E arrivò il giorno delle dimissioni. Per la chiesa diocesana di Cagliari inizia oggi, formalmente, il dopo-Miglio.

L'arcivescovo Arrigo, nel celebrare con familiarità e riservatezza sardo-piemontese il suo 75esimo compleanno, si è rivolto ai suoi più stretti collaboratori della Curia con queste parole: "Nella Chiesa in cammino di Papa Francesco non ci può essere nessun semestre bianco ma si deve continuare a lavorare come se io me ne fossi già andato, come se davanti a noi ci fossero altri cento anni".

Monsignor Franco Puddu, vicario generale della diocesi, descrive l'arcivescovo come una "persona sempre sul pezzo, alla guida della Chiesa locale come in ogni momento della sua vita".

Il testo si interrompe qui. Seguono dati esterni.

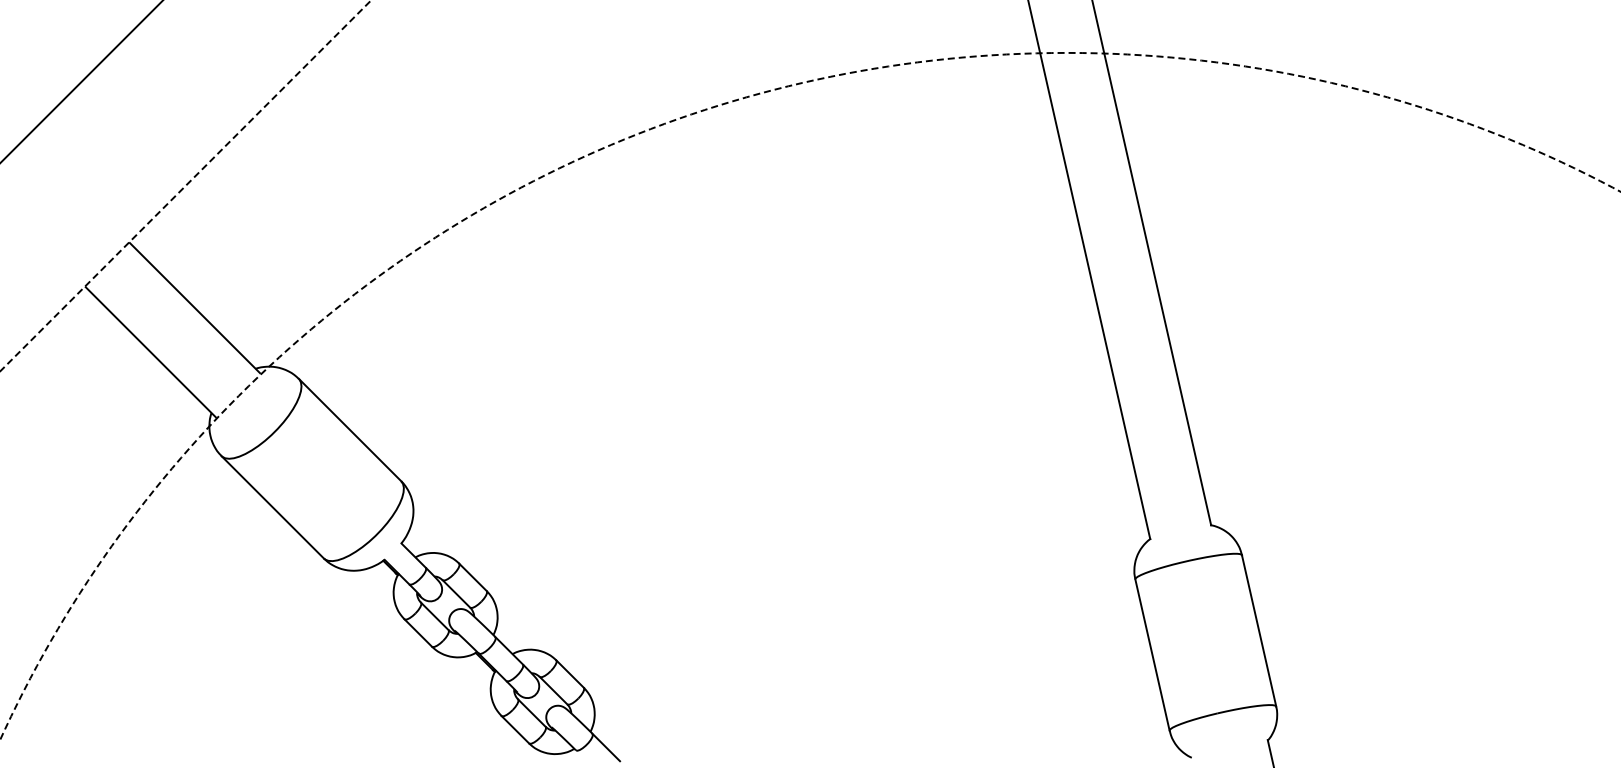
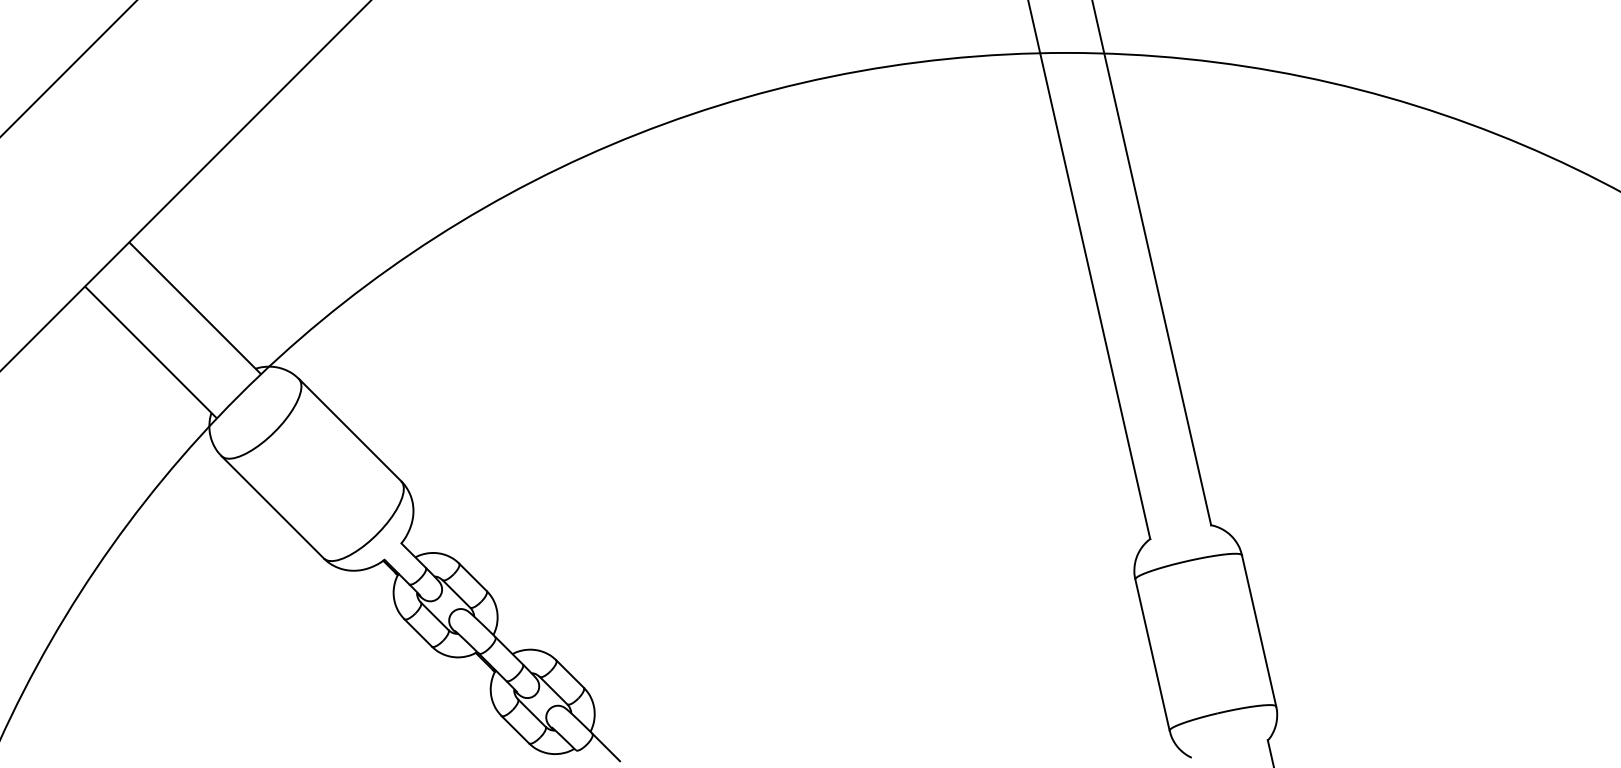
line at (81, 81) position: (81, 81) -> (68, 68)
line at (185, 185): dashed -> solid
circle at (810, 395): dashed -> solid
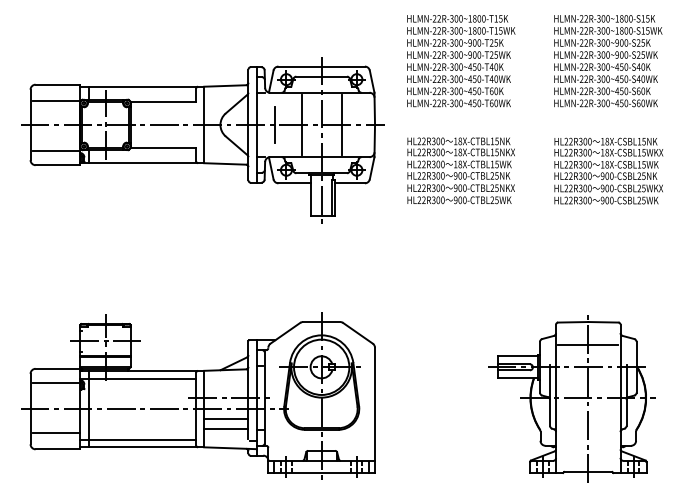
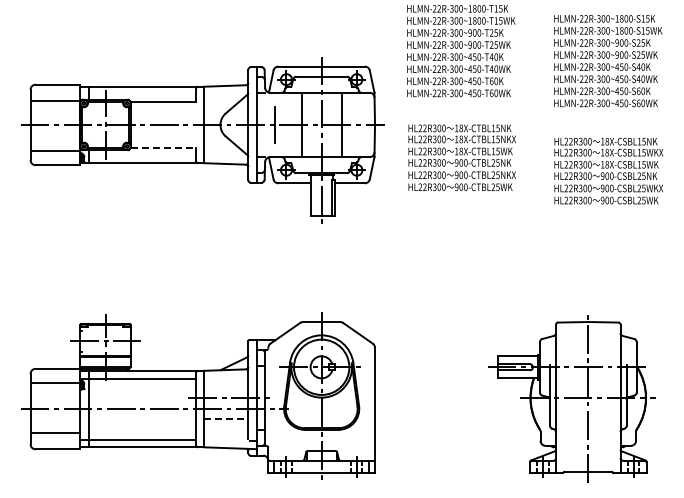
text at (461, 61) position: (461, 61) -> (461, 51)
line at (163, 148): solid -> dashed
text at (460, 170) position: (460, 170) -> (461, 157)
line at (588, 345): present -> none
line at (226, 418): solid -> dashed
line at (226, 428): present -> none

IL DOPO MANI - Assistente nazionale degli scout cattolici, Miglio arriva a Cagliari dopo il passaggio del ciclone Mani. "Una pesante eredità", afferma Bruno Terlizzo, per anni vaticanista de L'Unione Sarda. "Quella di Cagliari era una comunità lacerata da tensioni e incomprensioni, alimentate da malintesi protagonismi e assenza di dialogo tra il pastore e una parte dei fedeli". Cresciuto alla scuola di monsignor Luigi Bettazzi, Miglio ha saputo ricucire con certosina pazienza gli strappi, cercando in silenzio le soluzioni più opportune. Apparentemente assente, ha ricomposto i tasselli della comunione ecclesiale, lontano dai riflettori, come già aveva fatto a suo tempo un altro indimenticabile piemontese, Giovanni Canestri.

Silenzioso tessitore e attento ascoltatore del mondo laicale.

I LAICI - "Ero presidente dell'Azione cattolica. Il primo ricordo che ho di monsignor Miglio", dice Andreina Pintor, "è legato alla nomina di quattro assistenti alla guida dei settori nei quali si articola l'associazione. Un chiaro segnale di attenzione, la decisione di investire sul laicato organizzato. Confermato poi dalla decisione di chiamarmi alla segreteria della Consulta delle aggregazioni laicali che monsignor Arrigo decise subito di ricostituire come luogo di incontro e di confronto fra laici e clero. Ciò che da subito mi ha colpito è stato il suo porsi, sempre e comunque, in ascolto. Un atteggiamento da prete, prima ancora che da vescovo. Silenzioso e meditativo, talvolta può aver dato l'impressione di lontananza e distacco quando invece è il suo tratto identitario di pastore e guida della diocesi".

L'UMILTÀ - "Schivo d'onori e d'applausi", aggiunge suor Francesca Diana, responsabile regionale delle religiose. "Ci ha invitato a essere presenti lì dove, per altri, è difficile andare, e pronte ad accogliere e ascoltare con tenerezza e semplicità ogni fratello. Mi è rimasto impresso il suo richiamo all'umiltà. Non è umile - ci ha più volte ribadito - colui che si pone all'ultimo posto, non mettendosi in gioco, rifiutando ogni servizio perché teme di sbagliare e perdere la stima degli altri; è umile, invece, chi gioca la sua vita nella verità, assumendo le responsabilità proprie e della storia, non temendo d'esporsi e quindi d'essere giudicato".